Transcribe every entry word for word.
##### TASK MATERIAL
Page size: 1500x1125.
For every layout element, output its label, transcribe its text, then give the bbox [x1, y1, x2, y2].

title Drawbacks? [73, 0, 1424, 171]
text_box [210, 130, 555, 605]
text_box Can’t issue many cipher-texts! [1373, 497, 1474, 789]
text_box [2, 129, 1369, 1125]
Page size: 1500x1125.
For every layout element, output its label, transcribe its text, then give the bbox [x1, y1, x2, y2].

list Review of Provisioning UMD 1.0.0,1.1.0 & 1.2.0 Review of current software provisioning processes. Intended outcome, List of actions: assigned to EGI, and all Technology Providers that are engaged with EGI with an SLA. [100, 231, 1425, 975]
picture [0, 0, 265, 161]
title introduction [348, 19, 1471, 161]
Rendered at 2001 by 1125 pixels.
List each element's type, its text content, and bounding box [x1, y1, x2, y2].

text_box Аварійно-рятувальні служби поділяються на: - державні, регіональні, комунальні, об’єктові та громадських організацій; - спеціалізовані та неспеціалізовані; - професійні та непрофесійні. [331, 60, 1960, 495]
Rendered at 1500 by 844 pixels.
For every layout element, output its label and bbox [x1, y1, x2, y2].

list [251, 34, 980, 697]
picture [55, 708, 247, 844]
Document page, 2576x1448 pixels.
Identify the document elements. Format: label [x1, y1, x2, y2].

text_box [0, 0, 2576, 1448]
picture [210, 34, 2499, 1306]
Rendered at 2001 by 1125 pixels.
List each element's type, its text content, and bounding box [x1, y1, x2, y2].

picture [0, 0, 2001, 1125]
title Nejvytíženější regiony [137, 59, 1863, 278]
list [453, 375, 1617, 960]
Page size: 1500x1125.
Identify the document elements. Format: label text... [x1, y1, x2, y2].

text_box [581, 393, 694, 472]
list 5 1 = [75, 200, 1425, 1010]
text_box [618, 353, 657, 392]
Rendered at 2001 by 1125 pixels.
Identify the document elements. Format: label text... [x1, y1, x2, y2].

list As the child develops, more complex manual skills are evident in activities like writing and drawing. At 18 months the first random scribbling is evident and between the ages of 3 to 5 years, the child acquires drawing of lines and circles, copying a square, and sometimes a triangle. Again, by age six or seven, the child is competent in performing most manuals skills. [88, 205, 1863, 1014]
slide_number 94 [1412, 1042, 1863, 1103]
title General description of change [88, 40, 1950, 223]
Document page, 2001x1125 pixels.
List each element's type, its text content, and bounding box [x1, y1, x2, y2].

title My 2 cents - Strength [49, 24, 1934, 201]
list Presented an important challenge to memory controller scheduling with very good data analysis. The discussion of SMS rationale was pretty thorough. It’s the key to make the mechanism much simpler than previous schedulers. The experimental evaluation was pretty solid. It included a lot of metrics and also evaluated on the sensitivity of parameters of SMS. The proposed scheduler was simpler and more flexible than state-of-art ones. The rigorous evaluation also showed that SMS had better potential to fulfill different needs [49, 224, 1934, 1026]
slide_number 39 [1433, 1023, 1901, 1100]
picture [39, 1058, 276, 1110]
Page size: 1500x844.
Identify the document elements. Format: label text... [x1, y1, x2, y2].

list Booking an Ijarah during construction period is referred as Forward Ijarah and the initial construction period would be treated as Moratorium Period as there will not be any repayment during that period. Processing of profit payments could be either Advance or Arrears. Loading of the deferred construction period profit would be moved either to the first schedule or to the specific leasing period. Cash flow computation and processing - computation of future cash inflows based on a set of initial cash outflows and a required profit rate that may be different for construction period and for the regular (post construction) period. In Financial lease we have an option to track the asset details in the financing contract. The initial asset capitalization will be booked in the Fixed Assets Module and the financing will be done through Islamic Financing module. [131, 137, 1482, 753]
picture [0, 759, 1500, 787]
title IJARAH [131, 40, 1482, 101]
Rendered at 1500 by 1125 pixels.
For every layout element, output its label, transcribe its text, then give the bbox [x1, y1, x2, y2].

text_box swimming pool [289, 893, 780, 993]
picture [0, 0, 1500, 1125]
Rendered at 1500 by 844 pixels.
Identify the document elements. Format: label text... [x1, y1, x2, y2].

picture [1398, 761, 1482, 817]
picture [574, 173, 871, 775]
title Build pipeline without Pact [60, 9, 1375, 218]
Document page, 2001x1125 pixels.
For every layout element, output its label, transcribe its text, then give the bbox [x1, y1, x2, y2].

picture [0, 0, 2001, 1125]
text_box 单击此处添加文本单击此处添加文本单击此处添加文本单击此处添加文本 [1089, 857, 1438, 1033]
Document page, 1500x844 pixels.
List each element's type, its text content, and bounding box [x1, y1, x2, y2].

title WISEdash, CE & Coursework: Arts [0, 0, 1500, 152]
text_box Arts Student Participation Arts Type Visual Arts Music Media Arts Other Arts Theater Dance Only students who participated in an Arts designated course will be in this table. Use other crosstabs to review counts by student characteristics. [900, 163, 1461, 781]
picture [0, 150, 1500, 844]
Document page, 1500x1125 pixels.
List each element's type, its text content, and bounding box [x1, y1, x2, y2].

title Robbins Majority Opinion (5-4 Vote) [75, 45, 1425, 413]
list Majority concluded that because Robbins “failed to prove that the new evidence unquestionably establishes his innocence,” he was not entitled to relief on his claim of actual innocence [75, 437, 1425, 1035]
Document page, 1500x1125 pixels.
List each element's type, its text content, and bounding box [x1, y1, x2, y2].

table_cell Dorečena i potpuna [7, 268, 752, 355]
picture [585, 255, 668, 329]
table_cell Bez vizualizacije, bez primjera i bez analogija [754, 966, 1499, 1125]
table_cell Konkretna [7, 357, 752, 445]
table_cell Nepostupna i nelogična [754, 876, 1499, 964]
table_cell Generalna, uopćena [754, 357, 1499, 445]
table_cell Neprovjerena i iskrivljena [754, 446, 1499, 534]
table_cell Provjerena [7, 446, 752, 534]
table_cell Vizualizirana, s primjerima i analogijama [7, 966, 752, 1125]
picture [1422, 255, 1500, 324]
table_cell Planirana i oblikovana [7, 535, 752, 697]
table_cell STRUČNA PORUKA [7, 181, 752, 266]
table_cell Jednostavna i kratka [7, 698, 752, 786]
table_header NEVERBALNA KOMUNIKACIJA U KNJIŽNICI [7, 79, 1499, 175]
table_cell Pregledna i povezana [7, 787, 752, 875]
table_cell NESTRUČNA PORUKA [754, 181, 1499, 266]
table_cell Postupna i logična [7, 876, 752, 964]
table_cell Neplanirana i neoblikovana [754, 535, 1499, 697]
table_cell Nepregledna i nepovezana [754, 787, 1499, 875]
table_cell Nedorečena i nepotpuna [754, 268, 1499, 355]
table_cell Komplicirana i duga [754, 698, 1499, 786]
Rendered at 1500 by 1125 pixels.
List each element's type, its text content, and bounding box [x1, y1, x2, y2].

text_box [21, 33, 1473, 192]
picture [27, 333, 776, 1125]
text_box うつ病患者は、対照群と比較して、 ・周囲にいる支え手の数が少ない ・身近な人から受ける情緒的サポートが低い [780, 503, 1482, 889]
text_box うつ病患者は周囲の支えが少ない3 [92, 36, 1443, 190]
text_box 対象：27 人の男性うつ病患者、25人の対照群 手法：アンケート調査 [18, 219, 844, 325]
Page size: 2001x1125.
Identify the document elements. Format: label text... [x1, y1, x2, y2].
##########
RESPONSE BELOW:
Page size: 1500x1125.
For every layout element, output its label, transcribe its text, then give the bbox [x1, y1, x2, y2].

title Drawbacks? [73, 0, 1424, 171]
text_box [210, 130, 555, 605]
text_box Can’t issue many cipher-texts! [1373, 497, 1474, 789]
text_box [2, 129, 1369, 1125]
Page size: 1500x1125.
For every layout element, output its label, transcribe its text, then give the bbox [x1, y1, x2, y2].

list Review of Provisioning UMD 1.0.0,1.1.0 & 1.2.0 Review of current software provisioning processes. Intended outcome, List of actions: assigned to EGI, and all Technology Providers that are engaged with EGI with an SLA. [100, 231, 1425, 975]
picture [0, 0, 265, 161]
title introduction [348, 19, 1471, 161]
Rendered at 2001 by 1125 pixels.
List each element's type, its text content, and bounding box [x1, y1, x2, y2].

text_box Аварійно-рятувальні служби поділяються на: - державні, регіональні, комунальні, об’єктові та громадських організацій; - спеціалізовані та неспеціалізовані; - професійні та непрофесійні. [331, 60, 1960, 495]
Rendered at 1500 by 844 pixels.
For every layout element, output its label and bbox [x1, y1, x2, y2].

list [251, 34, 980, 697]
picture [55, 708, 247, 844]
Document page, 2576x1448 pixels.
Identify the document elements. Format: label [x1, y1, x2, y2].

text_box [0, 0, 2576, 1448]
picture [210, 34, 2499, 1306]
Rendered at 2001 by 1125 pixels.
List each element's type, its text content, and bounding box [x1, y1, x2, y2].

picture [0, 0, 2001, 1125]
title Nejvytíženější regiony [137, 59, 1863, 278]
list [453, 375, 1617, 960]
Page size: 1500x1125.
Identify the document elements. Format: label text... [x1, y1, x2, y2].

text_box [581, 393, 694, 472]
list 5 1 = [75, 200, 1425, 1010]
text_box [618, 353, 657, 392]
Rendered at 2001 by 1125 pixels.
Identify the document elements. Format: label text... [x1, y1, x2, y2].

list As the child develops, more complex manual skills are evident in activities like writing and drawing. At 18 months the first random scribbling is evident and between the ages of 3 to 5 years, the child acquires drawing of lines and circles, copying a square, and sometimes a triangle. Again, by age six or seven, the child is competent in performing most manuals skills. [88, 205, 1863, 1014]
slide_number 94 [1412, 1042, 1863, 1103]
title General description of change [88, 40, 1950, 223]
Document page, 2001x1125 pixels.
List each element's type, its text content, and bounding box [x1, y1, x2, y2].

title My 2 cents - Strength [49, 24, 1934, 201]
list Presented an important challenge to memory controller scheduling with very good data analysis. The discussion of SMS rationale was pretty thorough. It’s the key to make the mechanism much simpler than previous schedulers. The experimental evaluation was pretty solid. It included a lot of metrics and also evaluated on the sensitivity of parameters of SMS. The proposed scheduler was simpler and more flexible than state-of-art ones. The rigorous evaluation also showed that SMS had better potential to fulfill different needs [49, 224, 1934, 1026]
slide_number 39 [1433, 1023, 1901, 1100]
picture [39, 1058, 276, 1110]
Page size: 1500x844.
Identify the document elements. Format: label text... [x1, y1, x2, y2].

list Booking an Ijarah during construction period is referred as Forward Ijarah and the initial construction period would be treated as Moratorium Period as there will not be any repayment during that period. Processing of profit payments could be either Advance or Arrears. Loading of the deferred construction period profit would be moved either to the first schedule or to the specific leasing period. Cash flow computation and processing - computation of future cash inflows based on a set of initial cash outflows and a required profit rate that may be different for construction period and for the regular (post construction) period. In Financial lease we have an option to track the asset details in the financing contract. The initial asset capitalization will be booked in the Fixed Assets Module and the financing will be done through Islamic Financing module. [131, 137, 1482, 753]
picture [0, 759, 1500, 787]
title IJARAH [131, 40, 1482, 101]
Rendered at 1500 by 1125 pixels.
For every layout element, output its label, transcribe its text, then give the bbox [x1, y1, x2, y2].

text_box swimming pool [289, 893, 780, 993]
picture [0, 0, 1500, 1125]
Rendered at 1500 by 844 pixels.
Identify the document elements. Format: label text... [x1, y1, x2, y2].

picture [1398, 761, 1482, 817]
picture [574, 173, 871, 775]
title Build pipeline without Pact [60, 9, 1375, 218]
Document page, 2001x1125 pixels.
For every layout element, output its label, transcribe its text, then give the bbox [x1, y1, x2, y2].

picture [0, 0, 2001, 1125]
text_box 单击此处添加文本单击此处添加文本单击此处添加文本单击此处添加文本 [1089, 857, 1438, 1033]
Document page, 1500x844 pixels.
List each element's type, its text content, and bounding box [x1, y1, x2, y2].

title WISEdash, CE & Coursework: Arts [0, 0, 1500, 152]
text_box Arts Student Participation Arts Type Visual Arts Music Media Arts Other Arts Theater Dance Only students who participated in an Arts designated course will be in this table. Use other crosstabs to review counts by student characteristics. [900, 163, 1461, 781]
picture [0, 150, 1500, 844]
Document page, 1500x1125 pixels.
List each element's type, its text content, and bounding box [x1, y1, x2, y2].

title Robbins Majority Opinion (5-4 Vote) [75, 45, 1425, 413]
list Majority concluded that because Robbins “failed to prove that the new evidence unquestionably establishes his innocence,” he was not entitled to relief on his claim of actual innocence [75, 437, 1425, 1035]
Document page, 1500x1125 pixels.
List each element's type, its text content, and bounding box [x1, y1, x2, y2].

table_cell Dorečena i potpuna [7, 268, 752, 355]
picture [585, 255, 668, 329]
table_cell Bez vizualizacije, bez primjera i bez analogija [754, 966, 1499, 1125]
table_cell Konkretna [7, 357, 752, 445]
table_cell Nepostupna i nelogična [754, 876, 1499, 964]
table_cell Generalna, uopćena [754, 357, 1499, 445]
table_cell Neprovjerena i iskrivljena [754, 446, 1499, 534]
table_cell Provjerena [7, 446, 752, 534]
table_cell Vizualizirana, s primjerima i analogijama [7, 966, 752, 1125]
picture [1422, 255, 1500, 324]
table_cell Planirana i oblikovana [7, 535, 752, 697]
table_cell STRUČNA PORUKA [7, 181, 752, 266]
table_cell Jednostavna i kratka [7, 698, 752, 786]
table_header NEVERBALNA KOMUNIKACIJA U KNJIŽNICI [7, 79, 1499, 175]
table_cell Pregledna i povezana [7, 787, 752, 875]
table_cell NESTRUČNA PORUKA [754, 181, 1499, 266]
table_cell Postupna i logična [7, 876, 752, 964]
table_cell Neplanirana i neoblikovana [754, 535, 1499, 697]
table_cell Nepregledna i nepovezana [754, 787, 1499, 875]
table_cell Nedorečena i nepotpuna [754, 268, 1499, 355]
table_cell Komplicirana i duga [754, 698, 1499, 786]
Rendered at 1500 by 1125 pixels.
List each element's type, its text content, and bounding box [x1, y1, x2, y2].

text_box [21, 33, 1473, 192]
picture [27, 333, 776, 1125]
text_box うつ病患者は、対照群と比較して、 ・周囲にいる支え手の数が少ない ・身近な人から受ける情緒的サポートが低い [780, 503, 1482, 889]
text_box うつ病患者は周囲の支えが少ない3 [92, 36, 1443, 190]
text_box 対象：27 人の男性うつ病患者、25人の対照群 手法：アンケート調査 [18, 219, 844, 325]
Page size: 2001x1125.
Identify the document elements. Format: label text... [x1, y1, x2, y2].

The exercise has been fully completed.